The knowledge gave me a strange sense of peace. Although I was soaked to the skin and my wind-whipped hair was lashing around my head, I was no longer afraid.
We stayed on the deck until the storm abated. Slowly, slowly, the waves dwindled from mountains to hills, from hills to hummocks. Lightning ceased splitting the heavens, thunder ceased to boom. The pelting rain diminished to a shower, then stopped altogether. The glowering bank of clouds broke apart, revealing a patch of blue sky.
"So." Master Lo Feng wrung out his soaked sleeves, then folded his hands into them. "Did you find it instructive, my pupils?"
Bao grumbled and banged the side of his head with his hand, trying to dislodge water from one ear. "Yes, Master."
I thought about my answer. I wanted to put my almost-revelation into words, but it was still too big and my understanding too imperfect. "Aye, Master Lo," I said at last. "I believe I did."
My mentor inclined his head. "Like the unborn chick scratching at the shell, you perceive the beginning of wisdom."
I sighed. "Just the beginning?"
Master Lo smiled. "It is a very good beginning."
* * *
CHAPTER FIFTY-EIGHT
We sailed and sailed. We sailed through an endless, narrow strait with green, fertile land on either side of it, land so close it made me yearn for earth beneath my feet and the scent of growing things. I nearly wept when it fell away behind us. We entered a new sea, turned north and set our course for the still-distant coast of Ch'in.
The more I learned about Ch'in, the more I learned I had to learn. I'd only begun to grasp the tenets of the Way and recognize the names and titles of myriad gods tangled up in Ch'in lore when I discovered that many folk followed a different path altogether.
Suyin gasped with shock when she discovered my ignorance. "You not know Sakyamuni? The Enlightened One?"
"No," I admitted.
She turned to Bao and conversed with him in her native dialect too quickly for me to follow. He protested; acrimony ensued.

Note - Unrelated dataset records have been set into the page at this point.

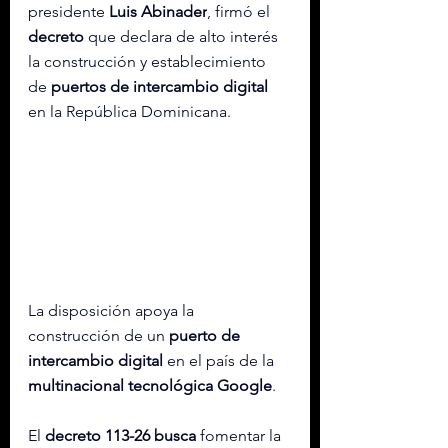
presidente 
Luis Abinader
, firmó el 
decreto
 que declara de alto interés 
la construcción y establecimiento 
de 
puertos de intercambio digital
en la República Dominicana.
La disposición apoya la 
construcción de un 
puerto de 
intercambio digital
 en el país de la 
multinacional tecnológica Google
.
El 
decreto 113-26 busca
 fomentar la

"Come." Suyin grabbed my hand, leading me deeper into the women's quarters. "You meet him now."
She led me to a tiny chamber in which a beautiful bronze figurine sat cross-legged on a shrine, eyes closed, a peaceful smile on his face. The chamber was hazy with incense. Suyin lit another stick and placed it in the brazier, kneeling on a cushion before the shrine and pressing her brow to the ground.
"He was a prince in Bhodistan," Bao informed me. "He sat under a tree and meditated until one day…" He made an expansive gesture.
"He understood everything all at once. That's why he is the Enlightened One."
"Everything at once?" After my brush with revelation, it sounded overwhelming.
"Uh-huh." He nodded. "His teaching is called Dharma."
I gazed at the Enlightened One's face. Although it was youthful, the serenity in it reminded me of Master Lo. "How is it different from the Way?"